Position: People with developmental disabilities must have access to adequately funded, appropriate, affordable, accessible and timely treatment for mental illness throughout their lives.

• Behavioral health care providers must be knowledgeable about individuals with developmental disabilities and the manner in which mental illness manifests in those individuals.
• Individuals with developmental disabilities and mental illness have the right to receive treatment and not be discriminated against because of their developmental disability.
• Individuals must be able to access mental health treatment at any time it becomes necessary.
• Individuals with developmental disabilities and mental illness have the right to choose to receive or reject mental health treatment after having all the options and consequences explained to them in a manner that they can comprehend within the scope of the law.
• Individuals with developmental disabilities must be given enough information to understand the benefits and risks of the proposed treatment.
• Individuals with developmental disabilities must be offered the opportunity to ask questions and receive answers understandable to that person.
• Individuals with developmental disabilities and mental illness, who have the capacity to make decisions and do not have a court-appointed guardian, must not be forced to accept any treatment through deceit, threat or coercion.
• Police and other law enforcement personnel must not be used to force compliance with the acceptance of mental health treatment.
• Individuals with developmental disabilities and mental illness, who have been determined to be decisionally incapacitated in a court of law and who have a court appointed guardian, have the right to have their choices taken into consideration when treatment decisions are made on their behalf.
• Court appointed guardians must consider the least restrictive alternative when making a treatment decision.

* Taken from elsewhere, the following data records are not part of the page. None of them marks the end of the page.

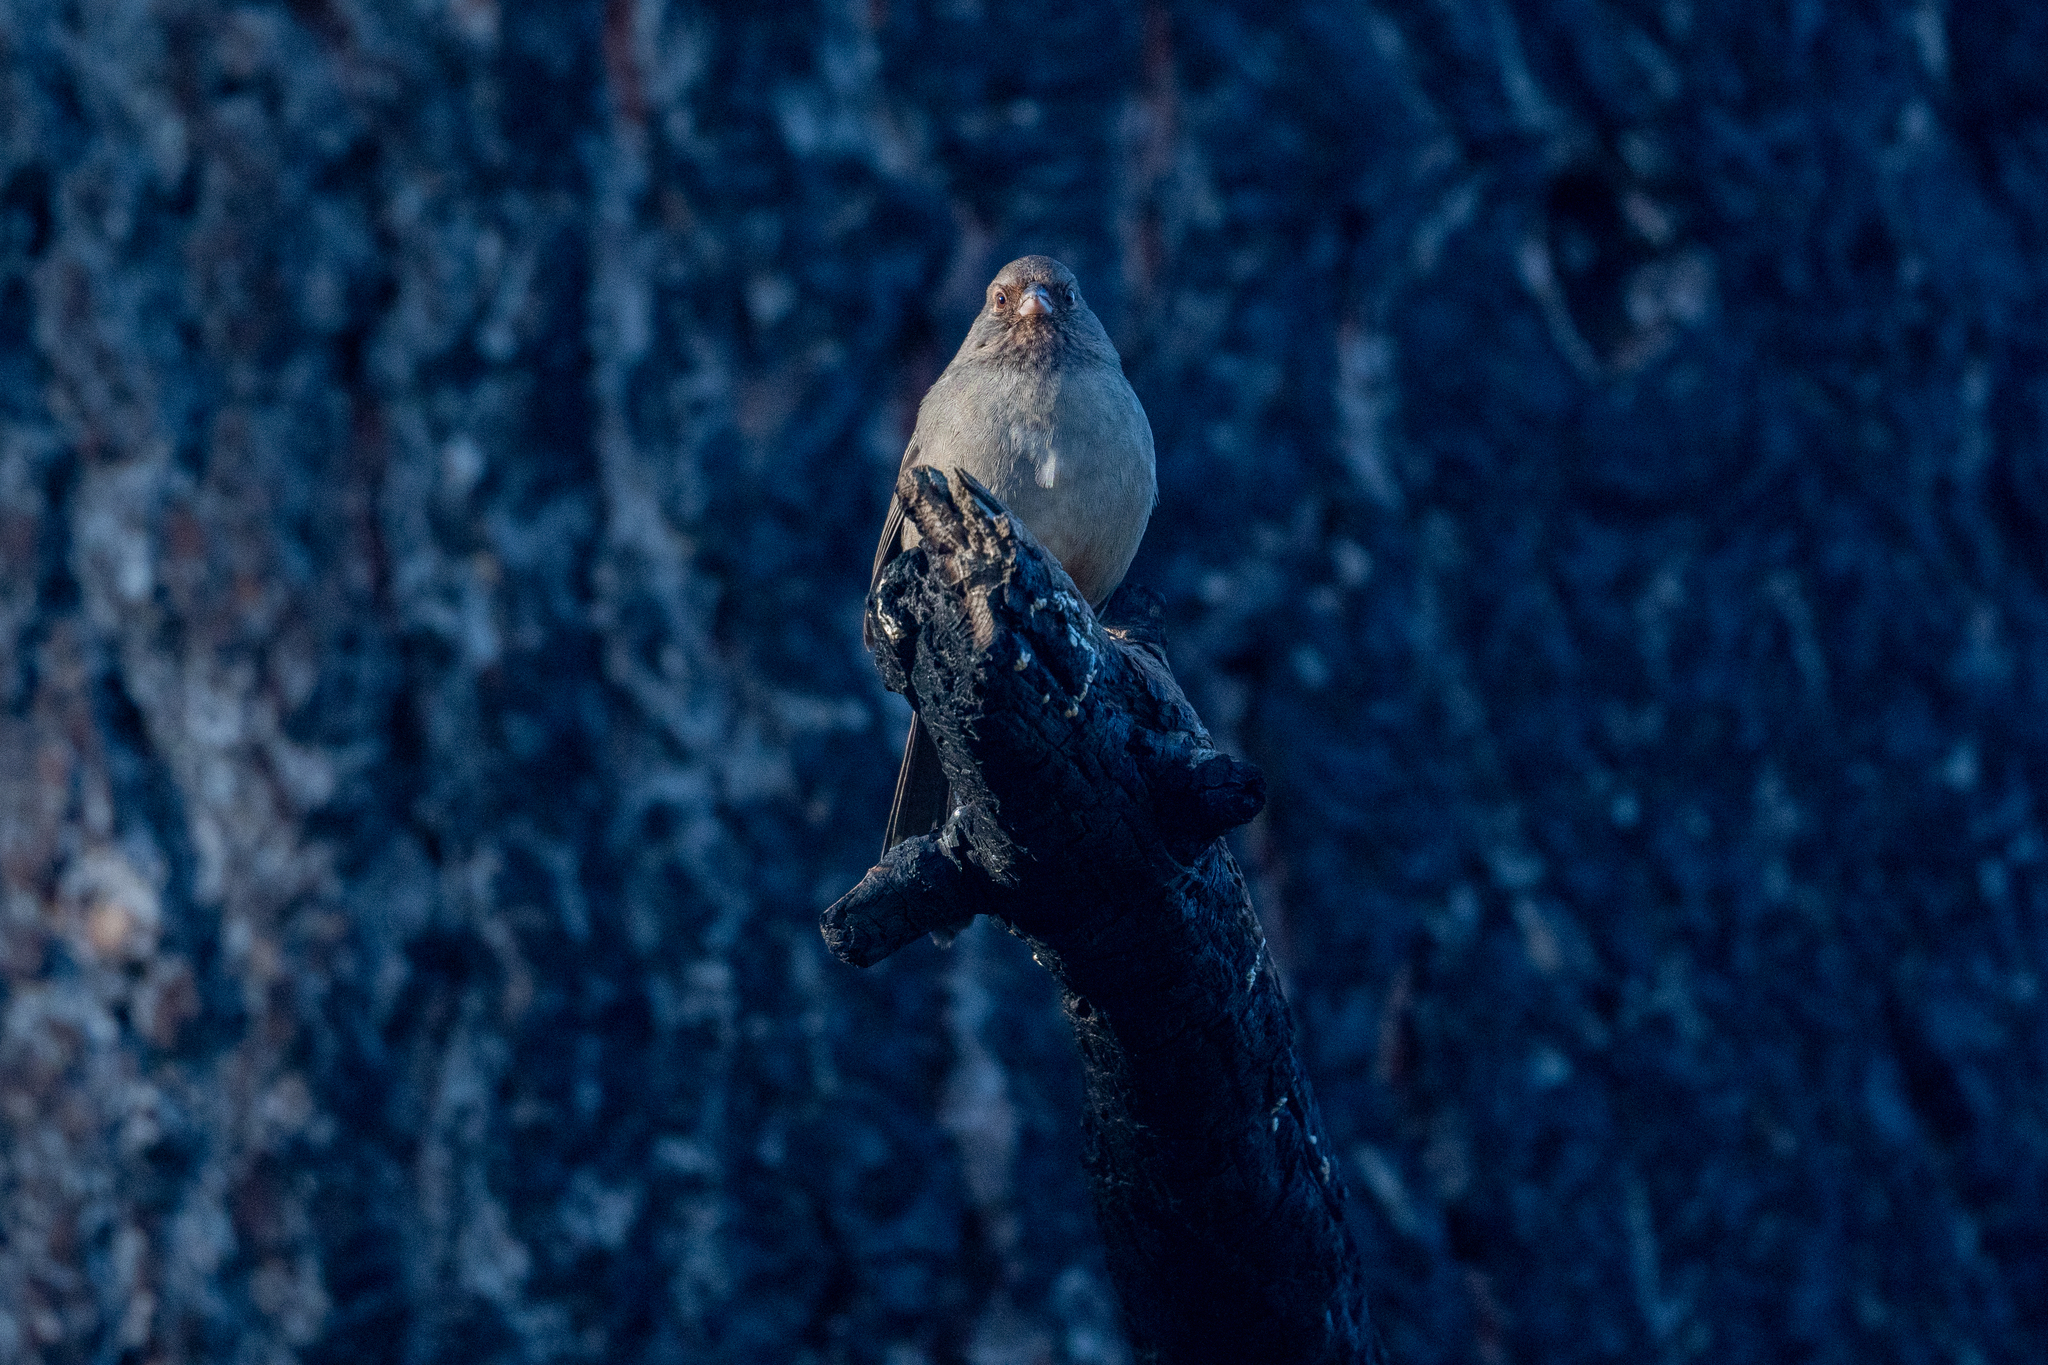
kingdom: Animalia
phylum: Chordata
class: Aves
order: Passeriformes
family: Passerellidae
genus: Melozone
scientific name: Melozone crissalis
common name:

• Court appointed guardians must seek out all available information, including alternatives to treatment options presented, when making treatment decisions.
• Court appointed guardians may choose to support the decision to refuse treatment expressed by their ward after discussion with the ward of the options, risks and benefits of treatment.
• Individuals with developmental disabilities and mental illness have the right to change their mind regarding previously made treatment decisions.
• Individuals with developmental disabilities and mental illness, their family members and representatives have the right to file complaints and grievances regarding the provision of mental health treatment and have those complaints and grievances addressed in a timely manner.